**What you are asked to do**
Which lines below fall between the one containing "60 requests/minute per token" and the one containing "4. **Cache Control**: No-store"? Repeat them exactly, counting both of those lines, and add nothing else.

**Input for this task**
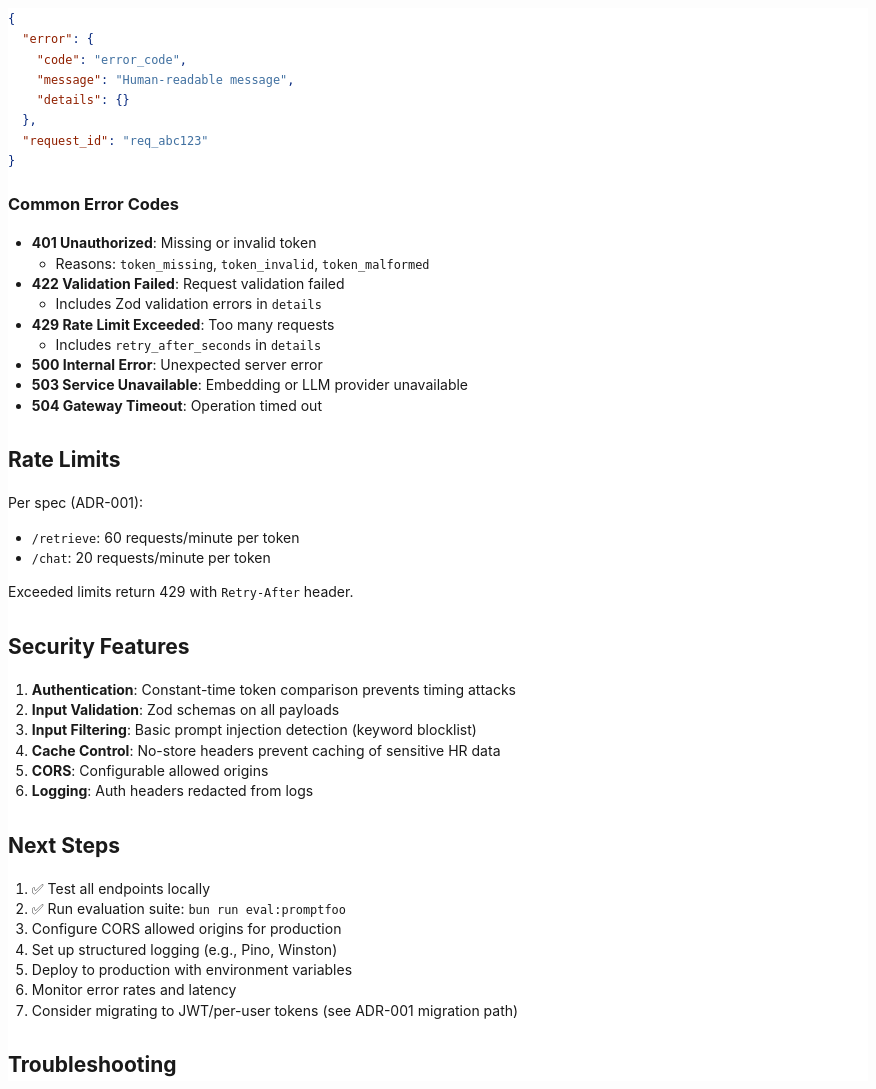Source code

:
 ```json
{
  "error": {
    "code": "error_code",
    "message": "Human-readable message",
    "details": {}
  },
  "request_id": "req_abc123"
}
```

### Common Error Codes

- **401 Unauthorized**: Missing or invalid token
  - Reasons: `token_missing`, `token_invalid`, `token_malformed`
- **422 Validation Failed**: Request validation failed
  - Includes Zod validation errors in `details`
- **429 Rate Limit Exceeded**: Too many requests
  - Includes `retry_after_seconds` in `details`
- **500 Internal Error**: Unexpected server error
- **503 Service Unavailable**: Embedding or LLM provider unavailable
- **504 Gateway Timeout**: Operation timed out

## Rate Limits

Per spec (ADR-001):
- `/retrieve`: 60 requests/minute per token
- `/chat`: 20 requests/minute per token

Exceeded limits return 429 with `Retry-After` header.

## Security Features

1. **Authentication**: Constant-time token comparison prevents timing attacks
2. **Input Validation**: Zod schemas on all payloads
3. **Input Filtering**: Basic prompt injection detection (keyword blocklist)
4. **Cache Control**: No-store headers prevent caching of sensitive HR data
5. **CORS**: Configurable allowed origins
6. **Logging**: Auth headers redacted from logs

## Next Steps

1. ✅ Test all endpoints locally
2. ✅ Run evaluation suite: `bun run eval:promptfoo`
3. Configure CORS allowed origins for production
4. Set up structured logging (e.g., Pino, Winston)
5. Deploy to production with environment variables
6. Monitor error rates and latency
7. Consider migrating to JWT/per-user tokens (see ADR-001 migration path)

## Troubleshooting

**Exercise result**
- `/retrieve`: 60 requests/minute per token
- `/chat`: 20 requests/minute per token

Exceeded limits return 429 with `Retry-After` header.

## Security Features

1. **Authentication**: Constant-time token comparison prevents timing attacks
2. **Input Validation**: Zod schemas on all payloads
3. **Input Filtering**: Basic prompt injection detection (keyword blocklist)
4. **Cache Control**: No-store headers prevent caching of sensitive HR data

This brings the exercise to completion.